In practice, many coroners acknowledge the importance of an SI Report because it contains the NHS Trust’s own interpretation of events, lessons to learn and lists the action points which have or will be undertaken which are relevant to the Coroner’s separate consideration under Regulation 28 of Preventing Future Deaths.
2. Recording non causative medical failures and Article 2:
R (Tainton) v HM Senior Coroner for Preston and West Lancashire 2016 highlighted the issues which can arise on deciding what a coroner has to put to the jury. The deceased was a prisoner who died of oesophageal cancer whilst in custody. At the inquest the NHS Trust responsible for his medical care had admitted to shortcomings. The coroner decided to withdraw from the jury the issue of whether those failings had hastened the deceased’s death as there were too many unknowns to enable the jury to reach any safe conclusion on causation and he simply left them the short form conclusion of “natural causes”. At the appeal hearing the issue of Article 2 procedural obligations was relevant because the deceased died in custody and also the circumstances had included an incidence of substandard medical care. The High Court found the test to be applied was whether an event or conduct had contributed more than minimally, negligibly or trivially the Coroner was bound to leave to the jury the two questions to satisfy:
- Whether there was evidence on which a jury properly directed could conclude that the medical care had hastened deaths and;
- Whether it will be safe for the jury to reach that conclusion on the evidence.
The Court upheld the Coroner’s decision of natural causes but found he had been incorrect to say that he had no discretion to leave to the jury the cause of death which was a near possibility short of meeting the civil standard of proof. He should have directed the jury to include in the record of inquest a brief narrative of the admitted medical shortcomings and an explanation that these shortcomings had not significantly shortened the deceased’s life.
As a parting gesture the Chief Coroner has published Guidance Number 25 which upholds the important principle of “open justice and fair and accurate reporting of proceedings” unless certain exceptions apply. All hearings including openings, PIR hearings and final inquest hearings must be held in public and are therefore open to journalists.

● **Data provided**
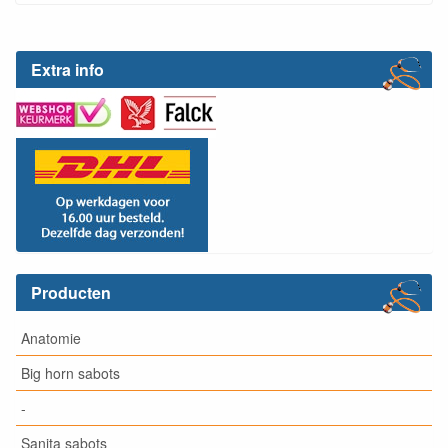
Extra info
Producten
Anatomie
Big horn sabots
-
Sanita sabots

---

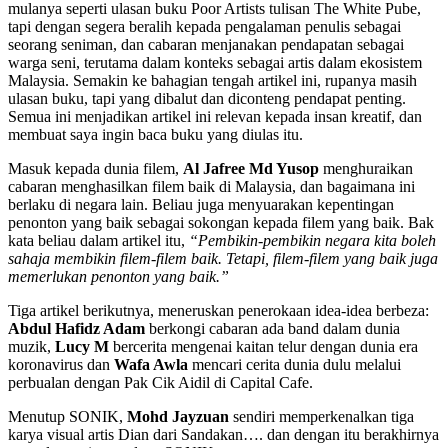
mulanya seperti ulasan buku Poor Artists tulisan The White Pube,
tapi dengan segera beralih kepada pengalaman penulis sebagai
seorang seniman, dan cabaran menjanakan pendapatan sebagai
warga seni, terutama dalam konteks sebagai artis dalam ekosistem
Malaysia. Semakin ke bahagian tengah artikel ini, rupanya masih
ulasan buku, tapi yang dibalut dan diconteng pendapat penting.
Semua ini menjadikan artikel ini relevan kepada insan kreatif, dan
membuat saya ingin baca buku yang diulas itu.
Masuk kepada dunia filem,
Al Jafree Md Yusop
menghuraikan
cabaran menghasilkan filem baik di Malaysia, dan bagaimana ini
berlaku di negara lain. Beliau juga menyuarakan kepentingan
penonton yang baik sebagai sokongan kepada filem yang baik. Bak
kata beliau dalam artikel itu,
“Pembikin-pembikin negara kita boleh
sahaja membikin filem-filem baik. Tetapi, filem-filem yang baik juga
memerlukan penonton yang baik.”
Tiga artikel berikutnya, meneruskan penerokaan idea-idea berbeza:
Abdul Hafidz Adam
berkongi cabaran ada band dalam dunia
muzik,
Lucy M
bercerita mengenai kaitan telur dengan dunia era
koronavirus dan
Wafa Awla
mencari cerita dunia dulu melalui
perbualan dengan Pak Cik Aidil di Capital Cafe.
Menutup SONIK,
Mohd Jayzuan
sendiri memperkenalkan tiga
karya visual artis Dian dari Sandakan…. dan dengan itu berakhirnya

● **Required actions**
(A) Decide whether each statement agrees with the text on coroners' inquests, answering yes or no and quoting the deciding words: (i) the deceased in the Tainton case died of oesophageal cancer while in custody; (ii) the High Court overturned the coroner's conclusion of natural causes; (iii) under Guidance Number 25, PIR hearings may be held in private.
(B) Extend the text on coroners' inquests with the passage that follows its last sentence.

● **Written answers**
(A)
(i) Yes: "The deceased was a prisoner who died of oesophageal cancer whilst in custody."
(ii) No: "The Court upheld the Coroner’s decision of natural causes"
(iii) No: "All hearings including openings, PIR hearings and final inquest hearings must be held in public"

(B)
Rule 11 sets out the exceptions where exclusion can be ordered in the interests of national security; any applications for anonymity of witnesses or screening of witnesses will be held in public. The Guidance serves as a reminder that under Regulation 27 (2) the Coroner may provide any document or copy of a document (including a recording) to a proper person. Members of the media would normally be expected to be considered “proper persons”. The Guidance does however make reference to the media codes of conduct warning against intimidation, harassment and persistent pursuit including “door stepping”.
New Chief Coroner
Since 1 October 2016 we have a new Chief Coroner who will start with the benefit of the Chief Coroner’s development plan 2015/16. Judge Mark Lucraft QC has been appointed for a 3 year term.
Timely Reminder – MOU/CQC
Remember too the provisions of the Memorandum of Understanding between the Coroners’ Society and the Care Quality Commission whose objective is to allow Coroners and CQC to discharge their different and independent statutory functions and their limited resources to the best effect. This includes some important provisions on disclosure and in particular Regulation 28 Reports are provided by Coroners to the CQC wherever there is any concern about care or treatment identified during or at the conclusion of the inquest.